Para uma exchenge poder funcionar no Brasil, ela deverá observar alguns requisitos:

i. Deverá ser uma pessoa jurídica (CC, art. 44), legalmente constituída sob a forma de sociedade empresária (CC, art. 985), por ter intenção econômica e lucrativa (art. 5º).

ii. Deverá ter prévia autorização de órgão ou entidade da Administração Pública federal (art. 2º).

O órgão ou entidade acima referido será indicado por ato do Poder Executivo (art. 6º[3]) e estabelecerá as hipóteses e os parâmetros em que a autorização de que trata o caput do art. 2º poderá ser concedida mediante procedimento simplificado (art. 2º, parágrafo único). Além disso, terá competência para:

i. autorizar funcionamento, transferência de controle, fusão, cisão e incorporação da prestadora de serviços de ativos virtuais (art. 7º, I);

ii. estabelecer condições para o exercício de cargos em órgãos estatutários e contratuais em prestadora de serviços de ativos virtuais e autorizar a posse e o exercício de pessoas para cargos de administração (art. 7º, II);

iii. supervisionar a prestadora de serviços de ativos virtuais e aplicar as disposições da Lei nº 13.506, de 13 de novembro de 2017, em caso de descumprimento desta Lei ou de sua regulamentação (art. 7º, III); 

iv. cancelar, de ofício ou a pedido, as autorizações de que tratam os incisos I e II deste caput (art. 7º, IV), definindo, ainda, as hipóteses que poderão provocar o cancelamento ora previsto e o respectivo procedimento (art. 7º, parágrafo único); e 

v. dispor sobre as hipóteses em que as atividades ou operações de que trata o art. 5º desta Lei serão incluídas no mercado de câmbio ou em que deverão submeter-se à regulamentação de capitais brasileiros no exterior e capitais estrangeiros no País (art. 7º, V). 

vi. autorizar a realização de outros serviços que estejam, direta ou indiretamente, relacionados à atividade da prestadora de serviços de ativos virtuais de que trata o caput do art. 5º (art. 5º, parágrafo único).

Como regra de transição, o art. 9º dispõe que o órgão regulador estabelecerá condições e prazos, não inferiores a 6 (seis) meses, para adequação das prestadoras de serviços de ativos virtuais que estiverem em atividade às disposições desta Lei e às normas por ele estabelecidas.

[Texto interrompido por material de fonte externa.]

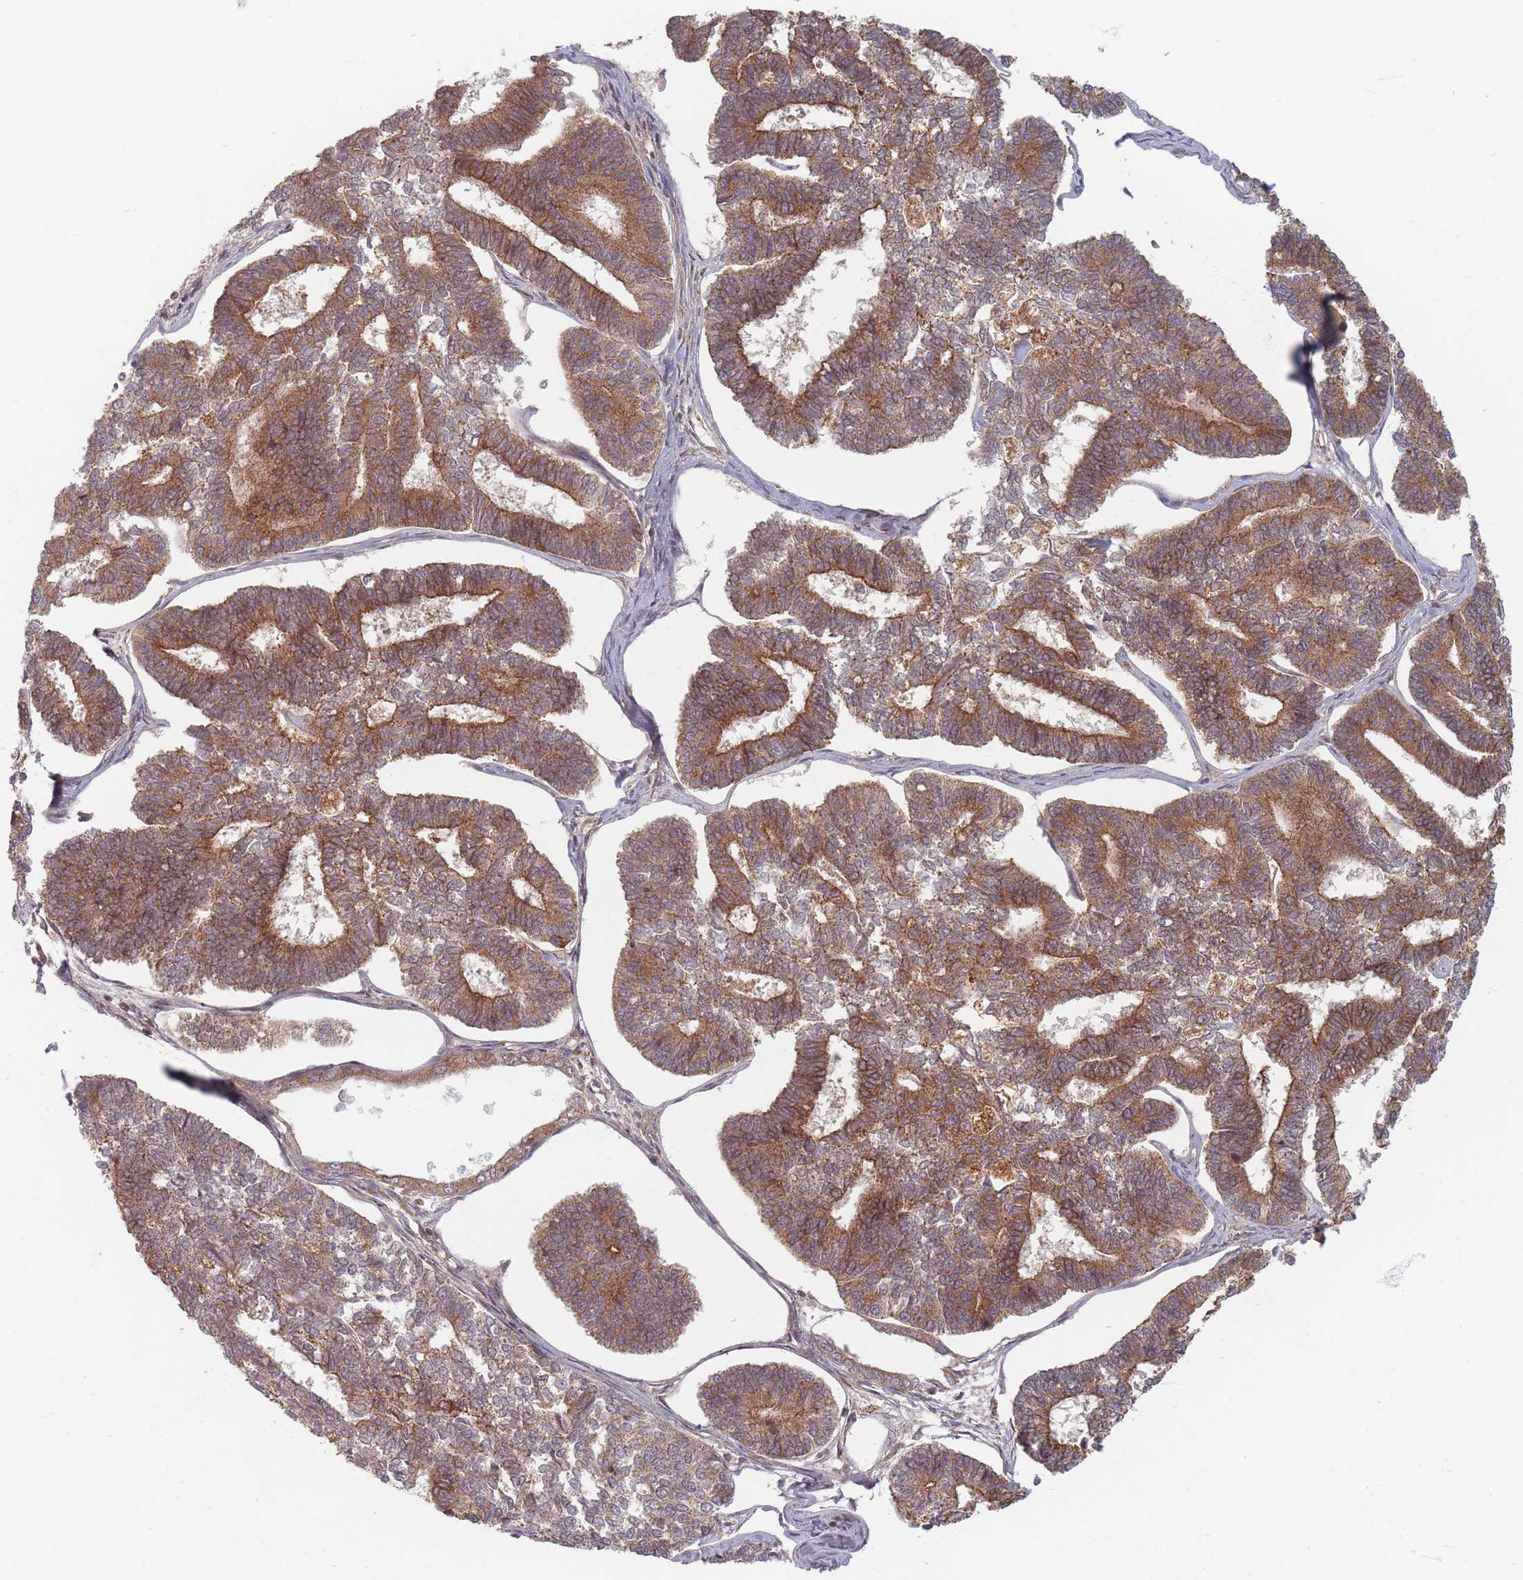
{"staining": {"intensity": "strong", "quantity": ">75%", "location": "cytoplasmic/membranous"}, "tissue": "endometrial cancer", "cell_type": "Tumor cells", "image_type": "cancer", "snomed": [{"axis": "morphology", "description": "Adenocarcinoma, NOS"}, {"axis": "topography", "description": "Endometrium"}], "caption": "Immunohistochemistry (DAB) staining of human endometrial cancer shows strong cytoplasmic/membranous protein positivity in about >75% of tumor cells.", "gene": "RADX", "patient": {"sex": "female", "age": 70}}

Por força do que dispõe o art. 8º, as instituições autorizadas a funcionar pelo Banco Central do Brasil poderão prestar exclusivamente o serviço de ativos virtuais ou cumulá-lo com outras atividades, na forma da regulamentação a ser editada por órgão ou entidade da Administração Pública federal indicada em ato do Poder Executivo federal. 

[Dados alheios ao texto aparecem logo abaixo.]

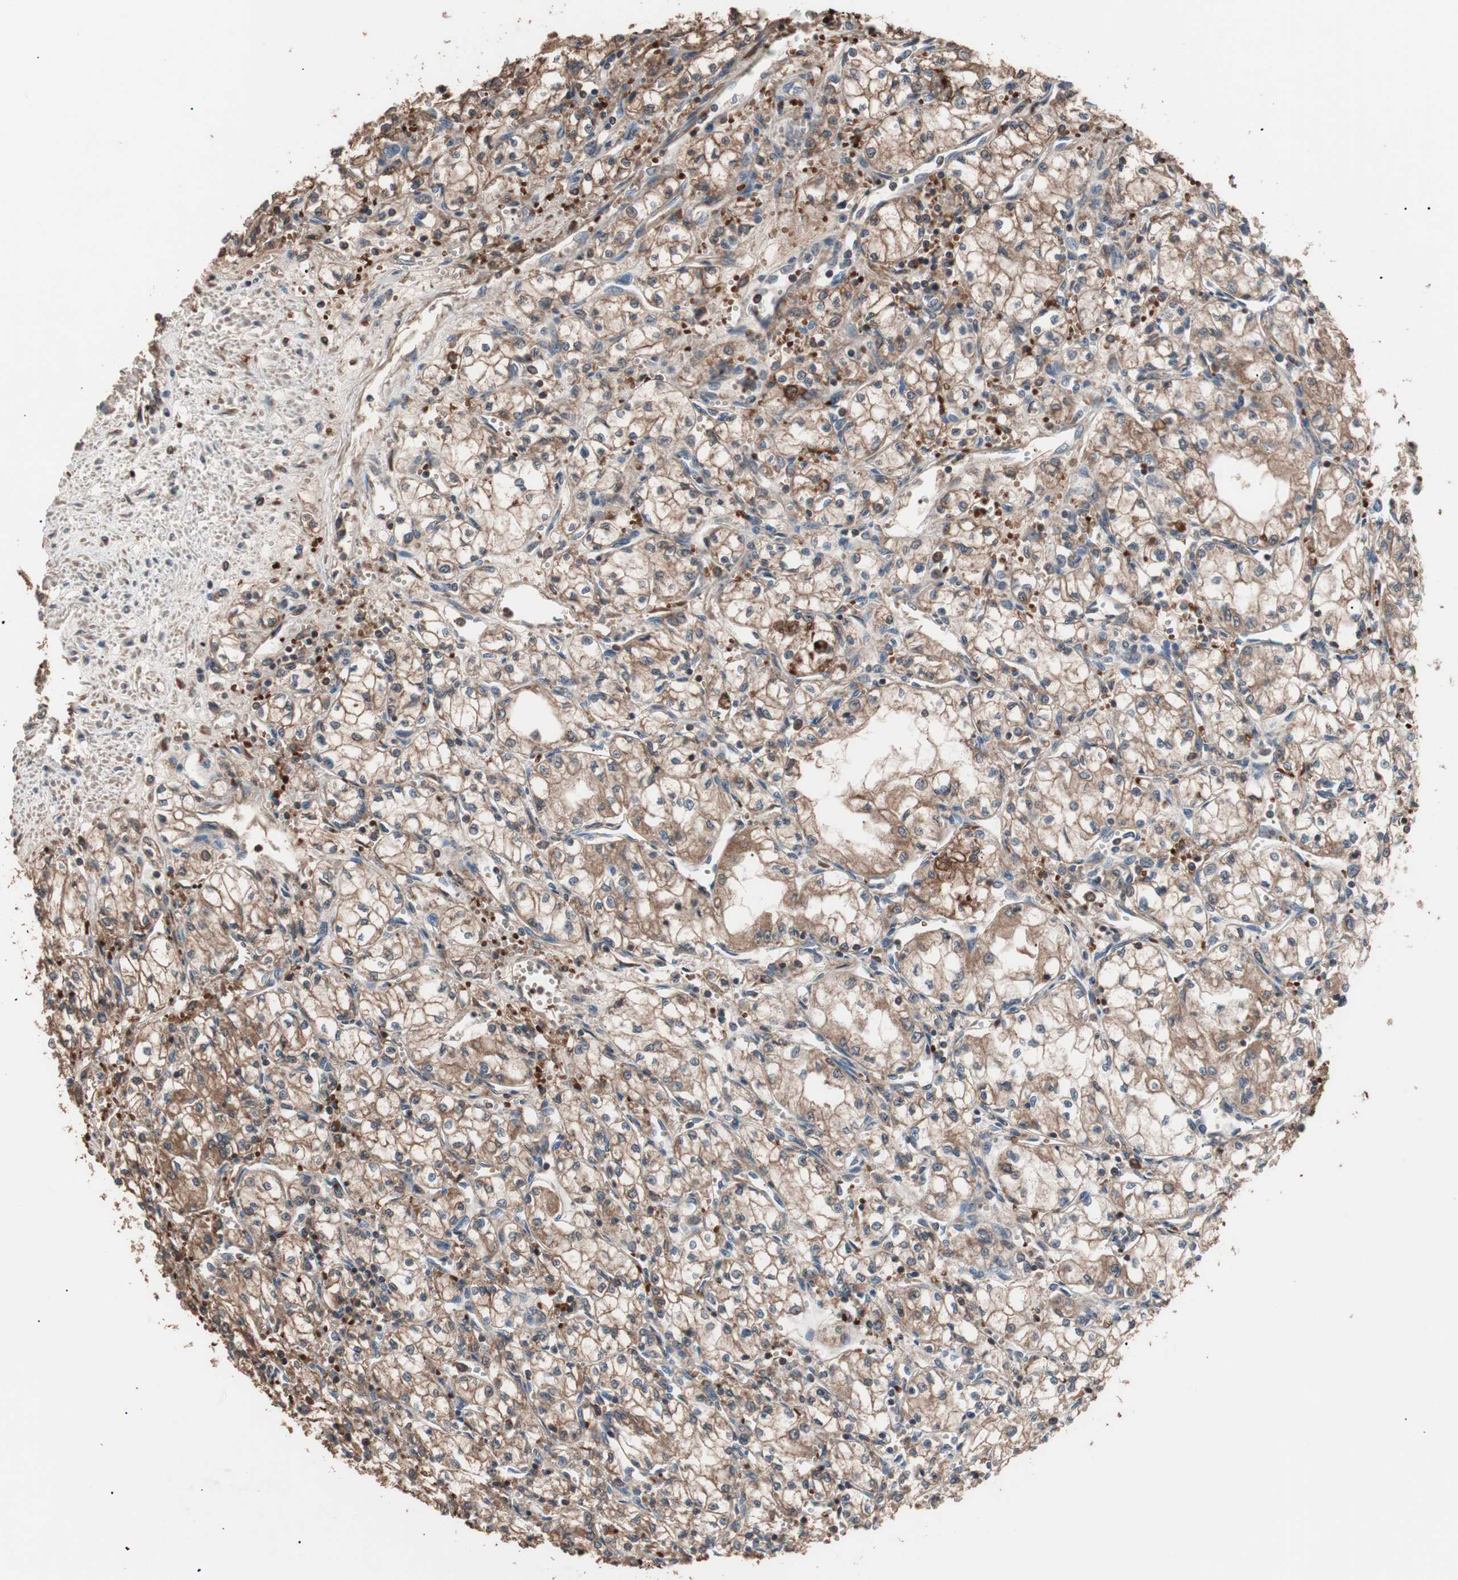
{"staining": {"intensity": "moderate", "quantity": ">75%", "location": "cytoplasmic/membranous"}, "tissue": "renal cancer", "cell_type": "Tumor cells", "image_type": "cancer", "snomed": [{"axis": "morphology", "description": "Normal tissue, NOS"}, {"axis": "morphology", "description": "Adenocarcinoma, NOS"}, {"axis": "topography", "description": "Kidney"}], "caption": "The photomicrograph shows staining of renal cancer, revealing moderate cytoplasmic/membranous protein staining (brown color) within tumor cells.", "gene": "GLYCTK", "patient": {"sex": "male", "age": 59}}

II.2. Princípios e diretrizes que regem a exchenge.

A maior importância do Marco Legal das Criptomoedas decorre do fato de que a popularização dos ativos virtuais afetará diretamente a economia popular, fazendo-se necessário, pois, reforçar a sua proteção legal. Por essa razão, a Lei n. 14.478/2022 vai estabelecer os princípios e as diretrizes que regem a prestação de serviços oferecido pela exchenge

Assim, conforme definido no art. 4º, a prestação de serviço de ativos virtuais deve observar as seguintes diretrizes, segundo parâmetros a serem estabelecidos pelo órgão ou pela entidade da Administração Pública federal reguladora: 

i. livre iniciativa e livre concorrência

       São dois princípios da ordem econômica, estabelecidos na CF/1988, art. 170.

       A livre iniciativa é o princípio que viabiliza e estimula a atividade econômica (produção e circulação de bens e serviços), por meio da atividade empresarial, próprio do liberalismo econômico. A ordem econômica tem uma finalidade precípua que é a de assegurar aos cidadãos uma existência digna, conforme os ditames da justiça social, ou seja, buscando garantir o bem comum e o bem-estar social, com a valorização do trabalho e da livre iniciativa. A liberdade de ação é essencial num regime capitalista, como propugnado pela Carta Constitucional.

No plano infraconstitucional, a Lei nª 13.874/2019 (Lei da Liberdade Econômica), estabelece, como princípio, a liberdade como uma garantia no exercício de atividades econômicas (art. 2º, I), e como direito de qualquer pessoa, natural ou jurídica, o de desenvolver atividade econômica de baixo risco, para a qual se valha exclusivamente de propriedade privada própria ou de terceiros consensuais, sem a necessidade de quaisquer atos públicos de liberação da atividade econômica (art. 3º, I).

       Já a concorrência, na economia de mercado, corresponde à disputa, pelos fornecedores de produtos ou serviços, daqueles consumidores que se disponham a adquiri-los, objetivando maior lucratividade, maior volume de vendas ou apenas maior parcela do mercado.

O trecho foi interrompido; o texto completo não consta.